'''

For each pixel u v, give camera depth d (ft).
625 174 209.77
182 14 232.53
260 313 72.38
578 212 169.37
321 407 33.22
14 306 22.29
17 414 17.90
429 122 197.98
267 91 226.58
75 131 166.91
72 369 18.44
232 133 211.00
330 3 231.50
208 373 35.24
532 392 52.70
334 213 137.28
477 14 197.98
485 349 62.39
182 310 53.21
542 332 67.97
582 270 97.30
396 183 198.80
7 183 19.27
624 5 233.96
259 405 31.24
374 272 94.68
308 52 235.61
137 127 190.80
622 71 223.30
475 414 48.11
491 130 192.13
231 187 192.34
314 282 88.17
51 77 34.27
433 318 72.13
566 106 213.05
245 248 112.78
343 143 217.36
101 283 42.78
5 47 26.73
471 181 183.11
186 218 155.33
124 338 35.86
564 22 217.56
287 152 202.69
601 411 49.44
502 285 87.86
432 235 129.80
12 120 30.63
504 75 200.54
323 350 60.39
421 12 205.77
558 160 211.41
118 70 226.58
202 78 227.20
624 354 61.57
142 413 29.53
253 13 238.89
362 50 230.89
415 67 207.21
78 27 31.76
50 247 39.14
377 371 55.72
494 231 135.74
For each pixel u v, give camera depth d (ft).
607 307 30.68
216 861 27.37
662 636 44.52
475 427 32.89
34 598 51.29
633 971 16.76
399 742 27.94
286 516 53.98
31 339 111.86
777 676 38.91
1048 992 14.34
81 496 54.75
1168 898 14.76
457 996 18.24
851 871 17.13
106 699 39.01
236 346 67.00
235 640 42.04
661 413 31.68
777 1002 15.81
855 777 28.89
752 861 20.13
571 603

'''

* _Goal of the exercise_:
Starting at the line where "51 77 34.27" appears, write out every line exactly as it stands until the listing ends, and add nothing.

* _Solution to this exercise_:
51 77 34.27
433 318 72.13
566 106 213.05
245 248 112.78
343 143 217.36
101 283 42.78
5 47 26.73
471 181 183.11
186 218 155.33
124 338 35.86
564 22 217.56
287 152 202.69
601 411 49.44
502 285 87.86
432 235 129.80
12 120 30.63
504 75 200.54
323 350 60.39
421 12 205.77
558 160 211.41
118 70 226.58
202 78 227.20
624 354 61.57
142 413 29.53
253 13 238.89
362 50 230.89
415 67 207.21
78 27 31.76
50 247 39.14
377 371 55.72
494 231 135.74
For each pixel u v, give camera depth d (ft).
607 307 30.68
216 861 27.37
662 636 44.52
475 427 32.89
34 598 51.29
633 971 16.76
399 742 27.94
286 516 53.98
31 339 111.86
777 676 38.91
1048 992 14.34
81 496 54.75
1168 898 14.76
457 996 18.24
851 871 17.13
106 699 39.01
236 346 67.00
235 640 42.04
661 413 31.68
777 1002 15.81
855 777 28.89
752 861 20.13
571 603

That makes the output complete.